Operators of subsea fields on the continental shelf spend vast amounts of money on keeping harmful ice-like crystals under control. SINTEF scientists are now looking for a cheaper solution to the problem.
The researchers are trying to solve the mystery of what happens when hydrates are formed. These ice-like crystals can accumulate in the pipelines that carry oil and gas ashore from subsea fields on the continental shelf.
Senior scientist Sylvi Høiland of SINTEF Petroleum Research is the leader of the hydrate project called "Hyades," which is supported by the Research Council of Norway. The University of Bergen, StatoilHydro's research centre in Bergen and the US oil company Chevron are also members of the research team.
"Our final goal is that it will become possible to take a sample of oil into a laboratory, where simple analyses of the composition of the oil can produce results such as that: the hydrates found in oil A are very likely to block the pipeline, while oil B will not be a problem at all," says Sylvi Høiland.
Høiland emphasises that the Hyades project on its own will not be enough to bring us to that point, but that it should take the offshore industry an important step further towards the goal.
In any case, the international petroleum industry has long been aware of the project. Shell recently announced at a conference that the company regards the method for characterising different types of oil as promising.
The background for this project is oil and gas recovery from subsea fields, from which the well flow is carried in pipelines either to neighbouring platforms or directly to shore, in the latter case over increasingly long distances, which is not always a simple matter.
This is because it is not often that a flow of pure oil or pure gas emerges from the well. The product flow is nearly always a mixture of oil, natural gas and water.
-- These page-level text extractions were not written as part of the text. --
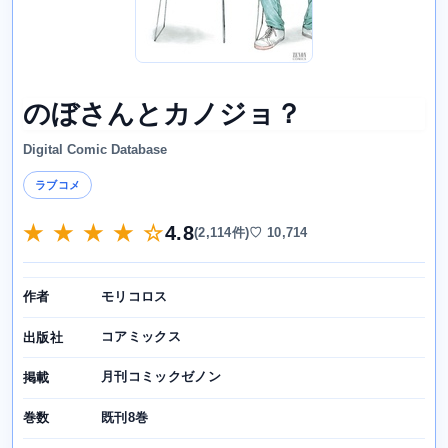
のぼさんとカノジョ？
Digital Comic Database
ラブコメ
★ ★ ★ ★ ☆
4.8
(2,114件)
♡ 10,714
モリコロス
作者
コアミックス
出版社
月刊コミックゼノン
掲載
既刊8巻
巻数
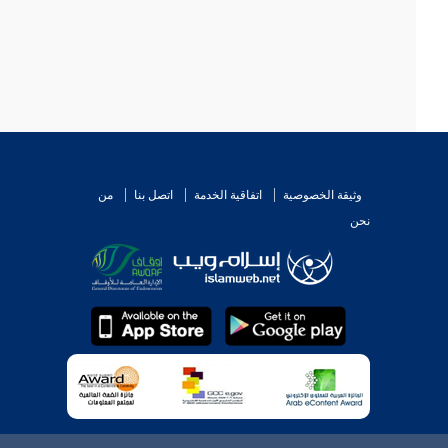
وثيقة الخصوصية
اتفاقية الخدمة
اتصل بنا
من
نحن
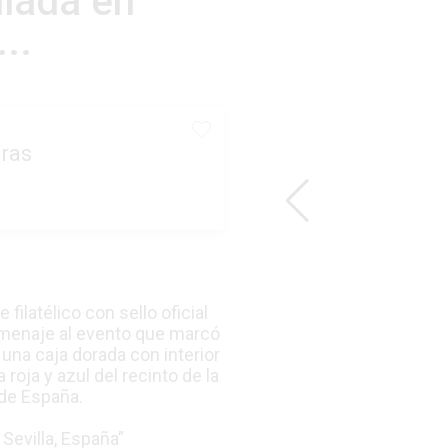
ulada en
..
ras
ilatélico con sello oficial
homenaje al evento que marcó
una caja dorada con interior
 roja y azul del recinto de la
 de España.
Sevilla, España”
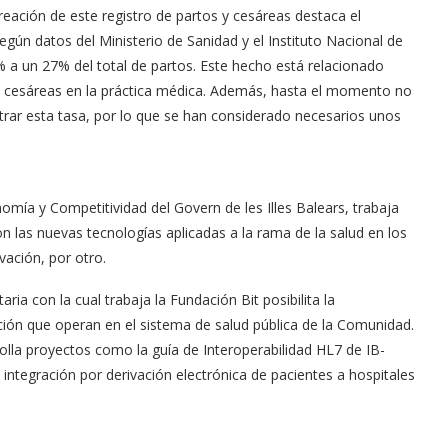
reación de este registro de partos y cesáreas destaca el
gún datos del Ministerio de Sanidad y el Instituto Nacional de
 a un 27% del total de partos. Este hecho está relacionado
 de cesáreas en la práctica médica. Además, hasta el momento no
trar esta tasa, por lo que se han considerado necesarios unos
omía y Competitividad del Govern de les Illes Balears, trabaja
n las nuevas tecnologías aplicadas a la rama de la salud en los
vación, por otro.
ria con la cual trabaja la Fundación Bit posibilita la
ión que operan en el sistema de salud pública de la Comunidad.
lla proyectos como la guía de Interoperabilidad HL7 de IB-
 integración por derivación electrónica de pacientes a hospitales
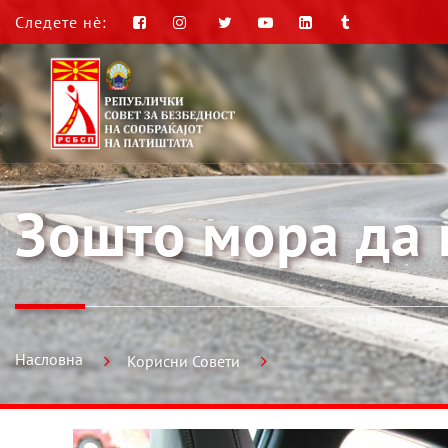
Следете нè:
Зошто мора да 
Насловна
Корисни Совети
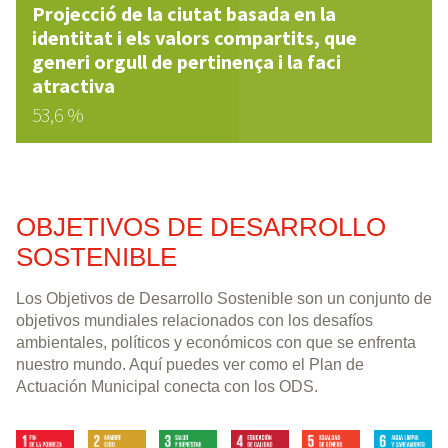
Projecció de la ciutat basada en la
identitat i els valors compartits, que
generi orgull de pertinença i la faci
atractiva
53,6 %
OBJETIVOS DE DESARROLLO
SOSTENIBLE
Los Objetivos de Desarrollo Sostenible son un conjunto de
objetivos mundiales relacionados con los desafíos
ambientales, políticos y económicos con que se enfrenta
nuestro mundo. Aquí puedes ver como el Plan de
Actuación Municipal conecta con los ODS.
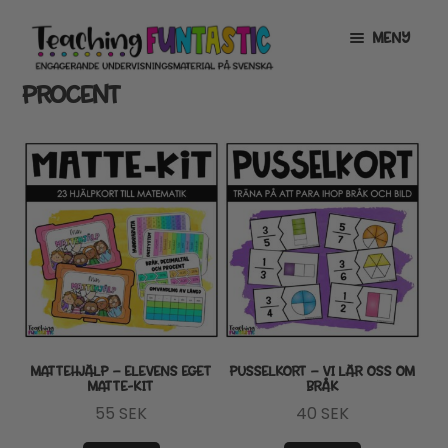
Hoppa
Gå
MENY
till
till
navigering
innehåll
PROCENT
INFO
EXPANDERA
UNDERMENY
MITT KONTO
GRATISMATERIAL
EXPANDERA
UNDERMENY
BUTIK
LICENSER
EXPANDERA
UNDERMENY
TYPSNITT
MATTEHJÄLP – ELEVENS EGET
PUSSELKORT – VI LÄR OSS OM
MATTE-KIT
BRÅK
TIPSHÖRNAN
55
SEK
40
SEK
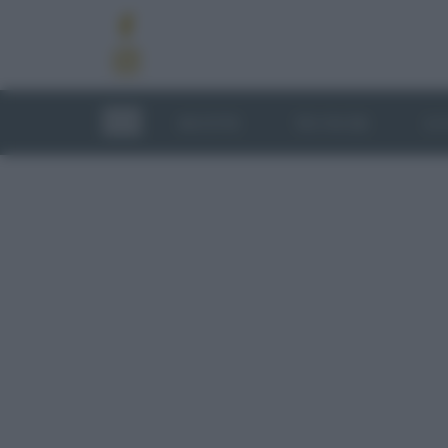
RICETTE
TECNICHE
LU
In the pipelines that carry mixtures of this sort across the seabed, the gas and water will form hydrates if the temperature inside the pipeline falls far enough, which is what happens when pipeline transportation takes place over long distances, because the cold seawater outside the pipe gradually cools the oil and gas on the inside.
Similarly, when maintenance work or other circumstances make it necessary to shut down production on a field for some time, the pipeline temperature may fall so low that it creates ideal conditions for the formation of hydrates.
The scientists' hope is due to the fact that certain types of oil possess properties that prevent hydrates from becoming sticky "snowballs." When such oils are present, the hydrates stay in the form of a fine powder that can easily be carried along the pipeline.
But which components of the "unproblematic" oil actually make it unproblematic? That is the key question being studied by the Hyades scientists.
Some types of hydrate crystals are worse than others. Certain hydrates have properties that make the crystals resemble a sticky slush. These are capable of growing into large plugs that can completely block the pipeline.
In order to prevent hydrate formation, the oil companies pump large volumes of methanol or glycol into many of their wells, pipelines and process systems.
Similarly, during both planned and unforeseen production shutdowns, large amounts of chemicals are added to production systems to keep hydrates from forming, all of which is expensive.
Not only are the chemicals themselves dear. When shutdowns are ordered, production losses are prolonged by the time needed to pump large volumes of chemicals down the pipelines, and on the shelf, lost time means lost income.
But for now, the SINTEF scientists have raised a hope that the use of chemicals in pipelines can be reduced in the future.